The source of Jōmonari traces to the primordial inhabitants of the island continent, who developed it amid evolving monsters and natural magic over untold millennia before the influx of multiversal souls nine thousand years ago. It originated as a spoken code for survival, incorporating sounds from the environment to communicate during hunts or rituals, gradually incorporating elements from teleported communities that mixed populations.
The history of Jōmonari spans from prehistoric oral forms used by small communities to a formalized system during the blending of societies, influenced by the Renaissance-like advancements in magic and steam. Early stages focused on nature descriptors and monster lore, expanding with arrivals from other worlds to include terms for political structures and industrial processes. Over centuries, it standardized through academies and trade, surviving periods of island appearances and disappearances, with archaic variants preserved in ruins for scholarly study.

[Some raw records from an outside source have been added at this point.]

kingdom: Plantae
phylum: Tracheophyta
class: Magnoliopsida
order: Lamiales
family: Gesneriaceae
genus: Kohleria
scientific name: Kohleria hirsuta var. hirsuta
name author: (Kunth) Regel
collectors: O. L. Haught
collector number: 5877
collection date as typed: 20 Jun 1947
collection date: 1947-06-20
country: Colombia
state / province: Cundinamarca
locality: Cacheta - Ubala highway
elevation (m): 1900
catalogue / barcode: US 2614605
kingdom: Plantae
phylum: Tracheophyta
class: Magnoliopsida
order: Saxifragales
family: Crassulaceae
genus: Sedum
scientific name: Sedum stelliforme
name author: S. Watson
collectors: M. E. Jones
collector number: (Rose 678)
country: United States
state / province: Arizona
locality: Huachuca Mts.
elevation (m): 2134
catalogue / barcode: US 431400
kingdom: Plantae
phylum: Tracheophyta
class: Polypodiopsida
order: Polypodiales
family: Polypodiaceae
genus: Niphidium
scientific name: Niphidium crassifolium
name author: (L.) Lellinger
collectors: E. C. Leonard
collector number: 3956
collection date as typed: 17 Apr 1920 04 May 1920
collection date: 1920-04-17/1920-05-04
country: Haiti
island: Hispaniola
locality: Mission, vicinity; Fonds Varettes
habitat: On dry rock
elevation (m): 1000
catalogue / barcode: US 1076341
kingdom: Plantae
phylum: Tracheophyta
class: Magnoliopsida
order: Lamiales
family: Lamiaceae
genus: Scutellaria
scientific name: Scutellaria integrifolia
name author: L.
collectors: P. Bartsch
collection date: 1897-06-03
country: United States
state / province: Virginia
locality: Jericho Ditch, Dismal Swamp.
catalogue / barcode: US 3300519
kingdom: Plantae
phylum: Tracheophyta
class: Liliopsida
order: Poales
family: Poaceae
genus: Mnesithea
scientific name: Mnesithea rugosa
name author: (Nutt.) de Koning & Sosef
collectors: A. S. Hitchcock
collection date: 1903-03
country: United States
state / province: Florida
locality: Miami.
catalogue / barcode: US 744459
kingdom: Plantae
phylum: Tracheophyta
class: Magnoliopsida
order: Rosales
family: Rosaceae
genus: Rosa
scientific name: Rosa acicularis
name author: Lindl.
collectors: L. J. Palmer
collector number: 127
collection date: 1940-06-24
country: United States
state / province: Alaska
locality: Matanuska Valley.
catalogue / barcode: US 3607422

The sensory experience of Jōmonari involves a melodic auditory quality, with flowing vowels and soft consonants creating a rhythmic cadence like wind through trees or waves lapping shores, often accompanied by subtle magical hums that tingle the ears when powers activate. Spoken, it feels immersive, with intonations that evoke emotional resonance, as if the words carry faint scents of forest earth or sea salt. Visually, the Kordmarks script appears organic, with symbols twisting like roots or steam trails, glowing faintly under magical light when inscribed with intent, providing a tactile sensation of warmth or vibration on the skin when traced. In group settings, like racing events through labyrinths, the collective chanting produces a harmonious echo that visually distorts air with magic, heightening senses of unity and wonder.